**The task**
Exclude all pictures, then restate the entries below word for word.

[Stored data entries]
BEGIN

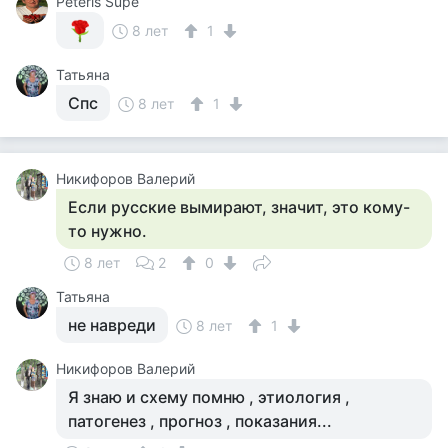
Peteris Supe
8 лет
1
Татьяна
Спс
8 лет
1
Никифоров Валерий
Если русские вымирают, значит, это кому-
то нужно.
8 лет
2
0
Татьяна
не навреди
8 лет
1
Никифоров Валерий
Я знаю и схему помню , этиология ,
патогенез , прогноз , показания...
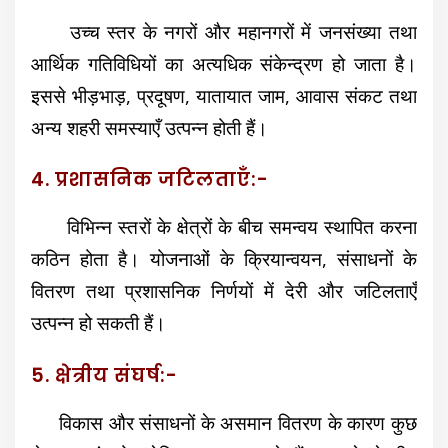
उच्च स्तर के नगरों और महानगरों में जनसंख्या तथा
आर्थिक गतिविधियों का अत्यधिक संकेन्द्रण हो जाता है।
इससे भीड़भाड़, प्रदूषण, यातायात जाम, आवास संकट तथा
अन्य शहरी समस्याएँ उत्पन्न होती हैं।
4. प्रशासनिक जटिलताएँ:-
विभिन्न स्तरों के क्षेत्रों के बीच समन्वय स्थापित करना
कठिन होता है। योजनाओं के क्रियान्वयन, संसाधनों के
वितरण तथा प्रशासनिक निर्णयों में देरी और जटिलताएँ
उत्पन्न हो सकती हैं।
5. क्षेत्रीय संघर्ष:-
विकास और संसाधनों के असमान वितरण के कारण कुछ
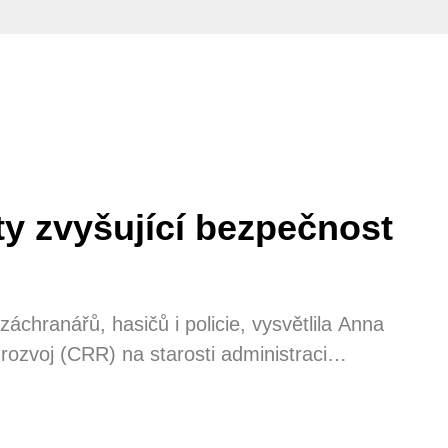
y zvyšující bezpečnost
chranářů, hasičů i policie, vysvětlila Anna
 rozvoj (CRR) na starosti administraci
. Od revolučního nasazení vrtulníků Fire
ivátních 5G sítí pro drony až po posilování
pečnost je základní veřejná služba, kterou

END

**Completed exercise**
Peteris Supe
8 лет
1
Татьяна
Спс
8 лет
1
Никифоров Валерий
Если русские вымирают, значит, это кому-
то нужно.
8 лет
2
0
Татьяна
не навреди
8 лет
1
Никифоров Валерий
Я знаю и схему помню , этиология ,
патогенез , прогноз , показания...
उच्च स्तर के नगरों और महानगरों में जनसंख्या तथा
आर्थिक गतिविधियों का अत्यधिक संकेन्द्रण हो जाता है।
इससे भीड़भाड़, प्रदूषण, यातायात जाम, आवास संकट तथा
अन्य शहरी समस्याएँ उत्पन्न होती हैं।
4. प्रशासनिक जटिलताएँ:-
विभिन्न स्तरों के क्षेत्रों के बीच समन्वय स्थापित करना
कठिन होता है। योजनाओं के क्रियान्वयन, संसाधनों के
वितरण तथा प्रशासनिक निर्णयों में देरी और जटिलताएँ
उत्पन्न हो सकती हैं।
5. क्षेत्रीय संघर्ष:-
विकास और संसाधनों के असमान वितरण के कारण कुछ
y zvyšující bezpečnost
chranářů, hasičů i policie, vysvětlila Anna
 rozvoj (CRR) na starosti administraci
. Od revolučního nasazení vrtulníků Fire
ivátních 5G sítí pro drony až po posilování
pečnost je základní veřejná služba, kterou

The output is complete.